(PROVIDED MATERIAL)
*-*-*
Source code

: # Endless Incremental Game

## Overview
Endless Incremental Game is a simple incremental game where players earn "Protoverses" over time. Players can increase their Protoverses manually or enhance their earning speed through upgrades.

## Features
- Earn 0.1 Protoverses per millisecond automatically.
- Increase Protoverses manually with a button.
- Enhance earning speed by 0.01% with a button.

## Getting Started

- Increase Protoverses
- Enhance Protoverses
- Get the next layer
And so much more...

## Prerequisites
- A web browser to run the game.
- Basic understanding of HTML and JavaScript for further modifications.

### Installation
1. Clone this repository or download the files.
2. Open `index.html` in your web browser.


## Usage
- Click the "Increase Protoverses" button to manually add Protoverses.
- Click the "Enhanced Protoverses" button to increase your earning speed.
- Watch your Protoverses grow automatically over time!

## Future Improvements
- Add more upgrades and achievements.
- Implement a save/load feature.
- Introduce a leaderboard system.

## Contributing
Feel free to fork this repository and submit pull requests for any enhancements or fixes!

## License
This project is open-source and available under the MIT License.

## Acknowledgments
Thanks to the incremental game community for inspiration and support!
*-*-*
(TRY IT) Would you copy out all the entries above without changing a single character?

(RESPONSE)
Source code

: # Endless Incremental Game

## Overview
Endless Incremental Game is a simple incremental game where players earn "Protoverses" over time. Players can increase their Protoverses manually or enhance their earning speed through upgrades.

## Features
- Earn 0.1 Protoverses per millisecond automatically.
- Increase Protoverses manually with a button.
- Enhance earning speed by 0.01% with a button.

## Getting Started

- Increase Protoverses
- Enhance Protoverses
- Get the next layer
And so much more...

## Prerequisites
- A web browser to run the game.
- Basic understanding of HTML and JavaScript for further modifications.

### Installation
1. Clone this repository or download the files.
2. Open `index.html` in your web browser.


## Usage
- Click the "Increase Protoverses" button to manually add Protoverses.
- Click the "Enhanced Protoverses" button to increase your earning speed.
- Watch your Protoverses grow automatically over time!

## Future Improvements
- Add more upgrades and achievements.
- Implement a save/load feature.
- Introduce a leaderboard system.

## Contributing
Feel free to fork this repository and submit pull requests for any enhancements or fixes!

## License
This project is open-source and available under the MIT License.

## Acknowledgments
Thanks to the incremental game community for inspiration and support!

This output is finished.